▸ Aufgabe: Schreibe den Text über die Abberufung des Datenschutzbeauftragten am Universitätsklinikum nach seinem letzten Satz weiter.

▸ Ausgangstext:
= = =

Das Universitätsklinikum berief den Mann im Februar als Datenschutzbeauftragten ab und begründete dies mit den bisher ausgebliebenen Umsetzungsbemühungen und mit einer fehlerhaften Einschätzung im Jahre 2007, die das Universitätsklinikum mehrere Hunderttausend Euro gekostet hatte und die Frage aufwerfe, ob er überhaupt zuverlässig sei. Im August 2018, nach der Einführung der DS-GVO, wurde das Klinikum wegen eines seit mehreren Jahren intern genutzten Organisationsprogramms vom Landesdatenschutzbeauftragten gerügt. Der Kläger hatte in seiner Zeit als Datenschutzbeauftragter nicht auf die Probleme aufmerksam gemacht.
Die Parteien stritten sich darum, welche Qualifikation ein Datenschutzbeauftragter mitbringen muss und ob das Verhalten des Mannes für eine Abberufung ausreichte.
Das Gericht gab dem Kläger im wesentlichen Recht. Die Abberufung war unwirksam. Die Bewertungsmaßstäbe für diese Entscheidung sind vor und nach der Einführung der DS-GVO im Mai 2018 ähnlich, auch wenn sie sich auf unterschiedliche Rechtsgrundlagen stützten.

= = =

▸ Datenauszüge:
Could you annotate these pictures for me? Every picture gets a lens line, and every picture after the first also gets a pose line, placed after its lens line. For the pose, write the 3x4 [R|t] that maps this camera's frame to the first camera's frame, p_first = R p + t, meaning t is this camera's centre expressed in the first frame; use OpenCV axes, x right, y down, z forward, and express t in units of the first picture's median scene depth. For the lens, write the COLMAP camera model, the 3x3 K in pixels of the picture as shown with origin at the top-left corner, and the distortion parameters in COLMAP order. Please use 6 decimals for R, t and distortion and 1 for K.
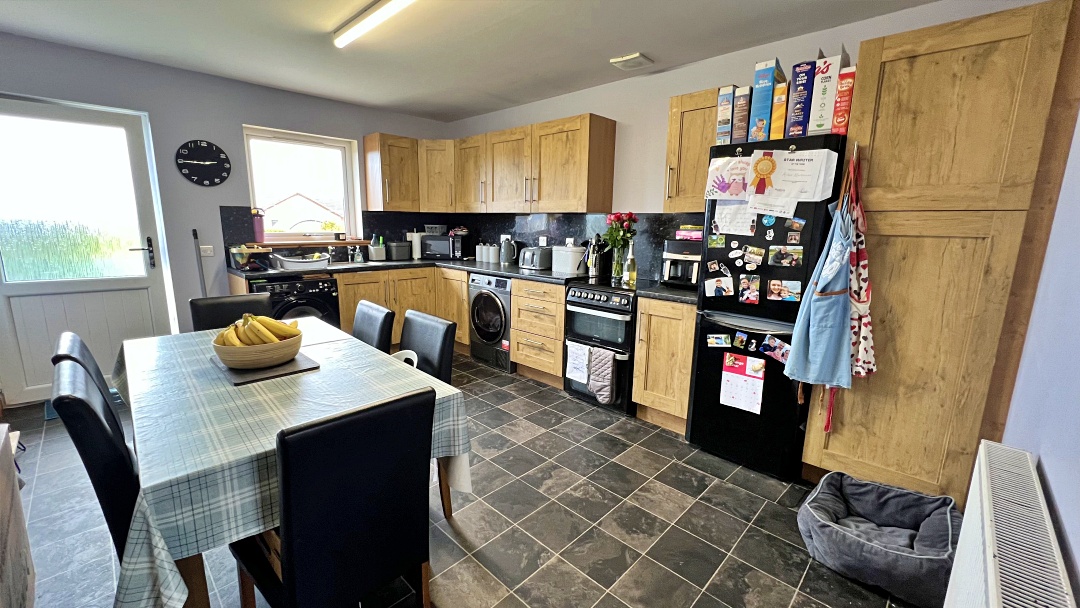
lens RADIAL K [[431.1, 0, 540.0], [0, 431.1, 304.0], [0, 0, 1]] dist [-0.001187, 0.000178]
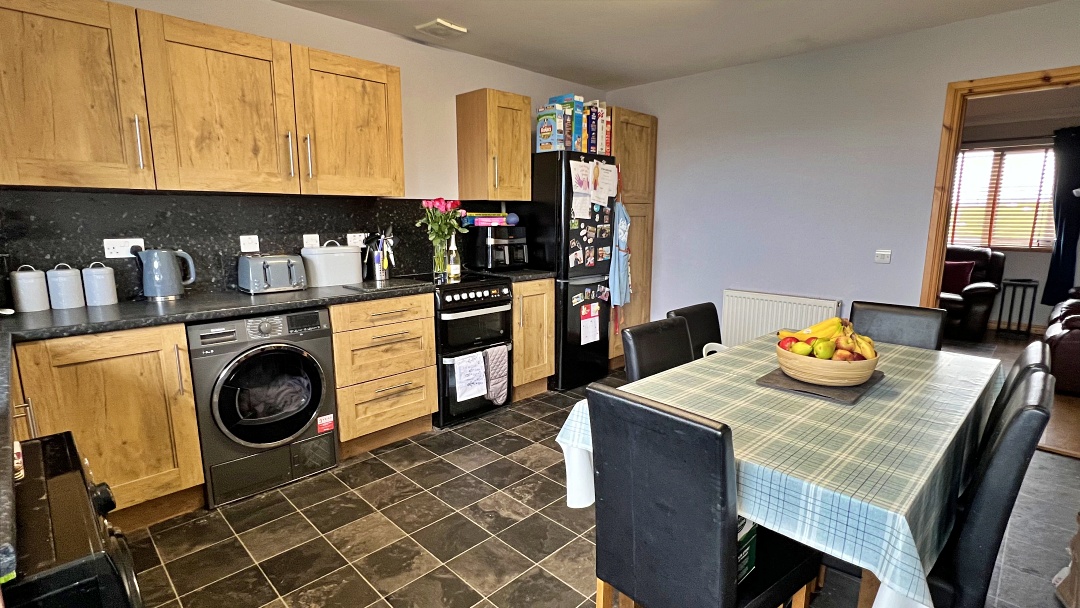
lens RADIAL K [[470.6, 0, 540.0], [0, 470.6, 304.0], [0, 0, 1]] dist [-0.032410, 0.000287]
pose [[0.055032, -0.203744, 0.977476, -1.039127], [0.183489, 0.964352, 0.190678, -0.203254], [-0.981480, 0.168862, 0.090455, 1.018606]]
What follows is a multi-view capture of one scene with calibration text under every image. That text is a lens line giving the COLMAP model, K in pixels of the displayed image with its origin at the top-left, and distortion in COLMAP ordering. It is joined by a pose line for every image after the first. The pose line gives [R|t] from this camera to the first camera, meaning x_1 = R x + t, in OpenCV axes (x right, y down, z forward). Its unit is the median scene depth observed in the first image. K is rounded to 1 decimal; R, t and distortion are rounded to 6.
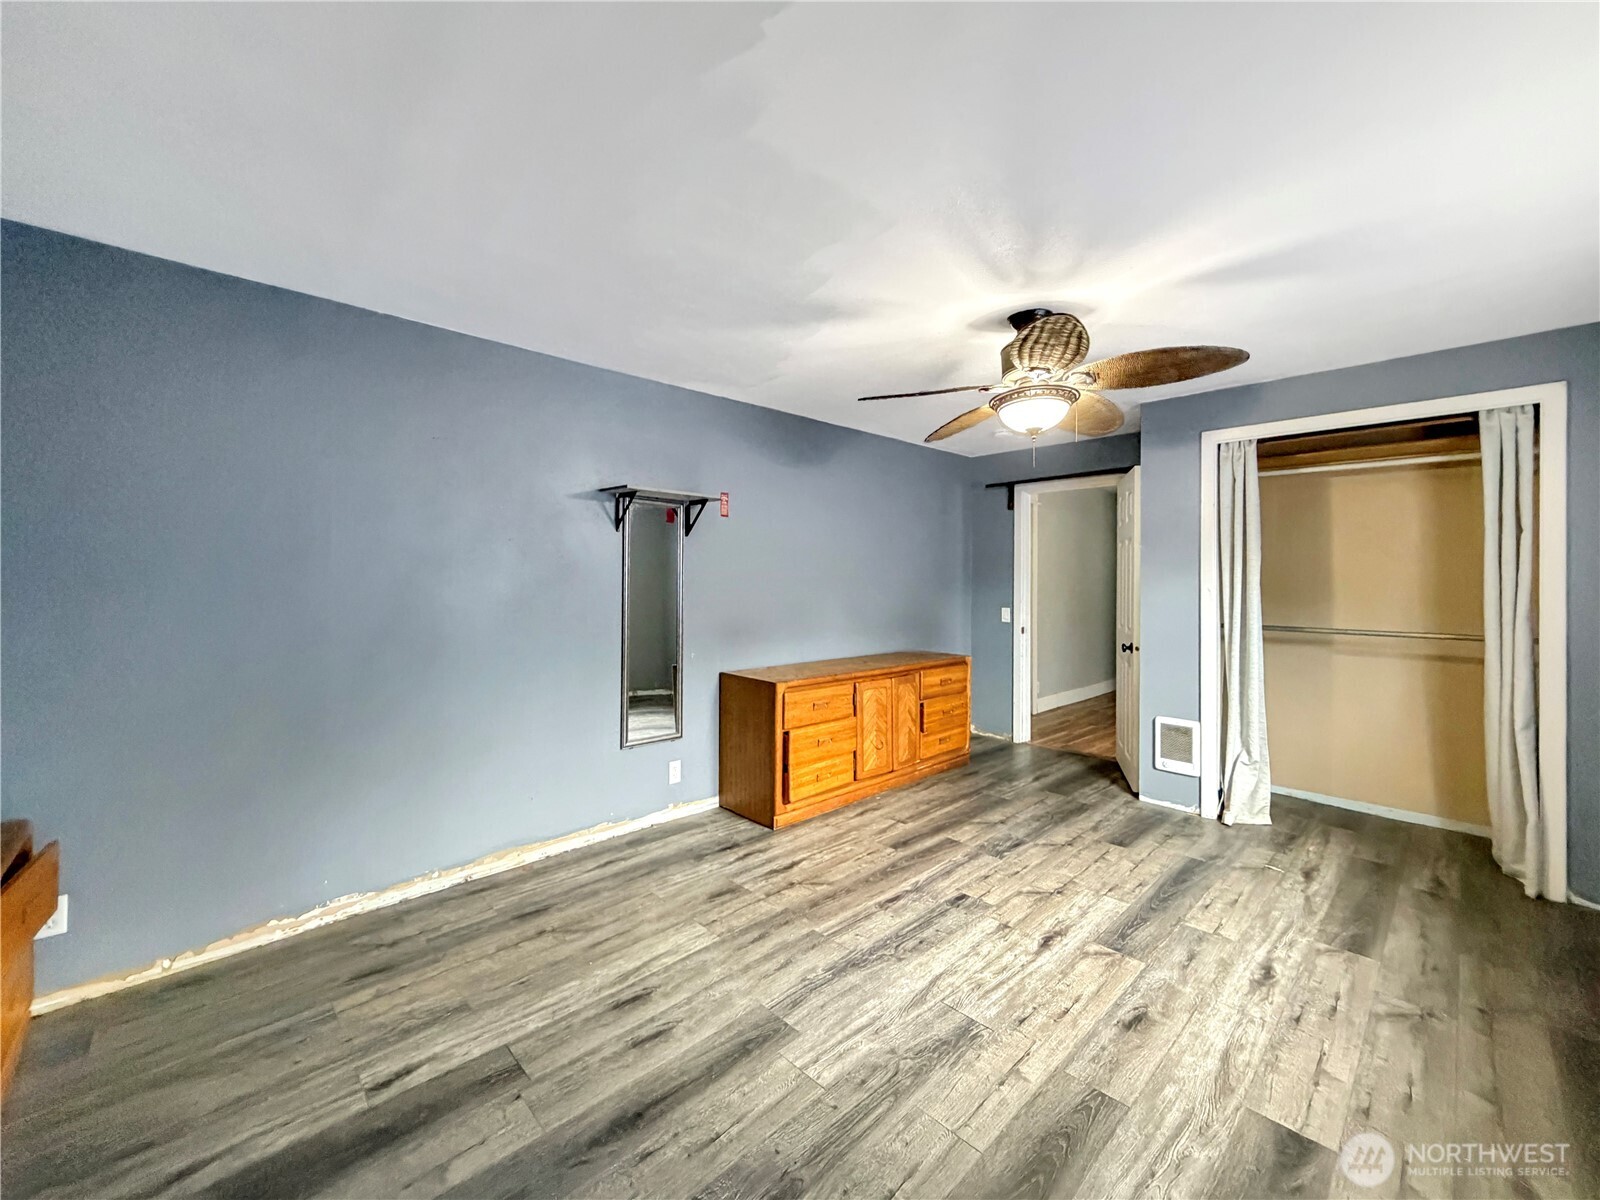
lens RADIAL K [[658.8, 0, 796.8], [0, 658.8, 587.8], [0, 0, 1]] dist [0.005916, -0.000853]
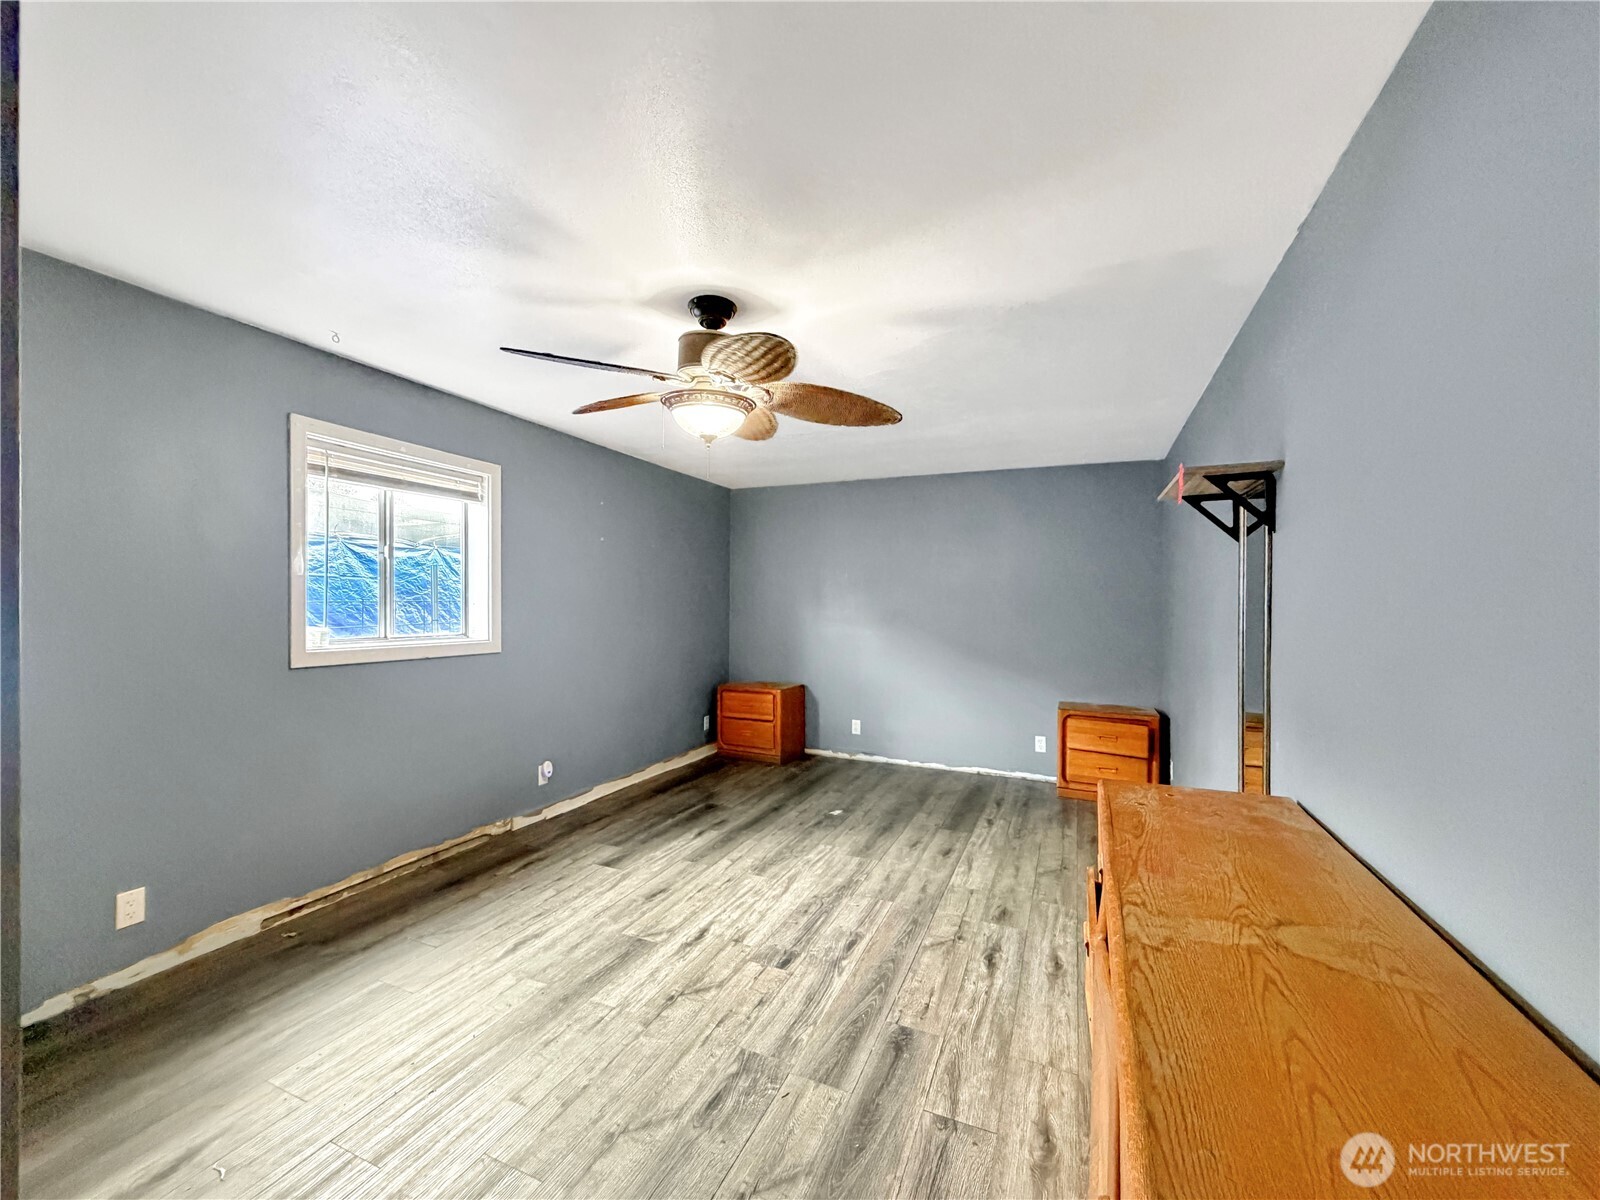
lens RADIAL K [[658.8, 0, 800.0], [0, 658.8, 602.8], [0, 0, 1]] dist [0.005916, -0.000853]
pose [[-0.923429, -0.015775, -0.383445, 0.640493], [-0.018483, 0.999823, 0.003379, -0.019193], [0.383324, 0.010208, -0.923557, 2.019227]]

= = =

▸ Antwort:
Das Landesgesetz stellte vor Mai 2018 darauf ab, dass der Datenschutzbeauftragte die zur Erfüllung der Aufgaben erforderliche Sachkunde und Zuverlässigkeit mitbringe (§ 20 Abs. 1 S. 3 DSG M-V a.F.). Nach Art. 37 DS-GVO muss er eine ausreichende berufliche Qualifikation und Fachwissen im Datenschutzrecht mitbringen. Eine bestimmte Ausbildung oder Qualifikation wird nicht vorausgesetzt. Im Einzelnen sind die Anforderungen danach auszurichten, welche Größe die Organisation hat und wie umfangreich und sensibel die Datenverarbeitungsvorgänge sind. Der Kläger, als Volljurist, der sich ausweislich des Fachaufsatzes jedenfalls mit der Materie auseinandergesetzt hat, besitzt grundsätzlich eine angemessene Qualifizierung. Außerdem kann er sich auf fachlich qualifizierte Mitarbeiter verlassen.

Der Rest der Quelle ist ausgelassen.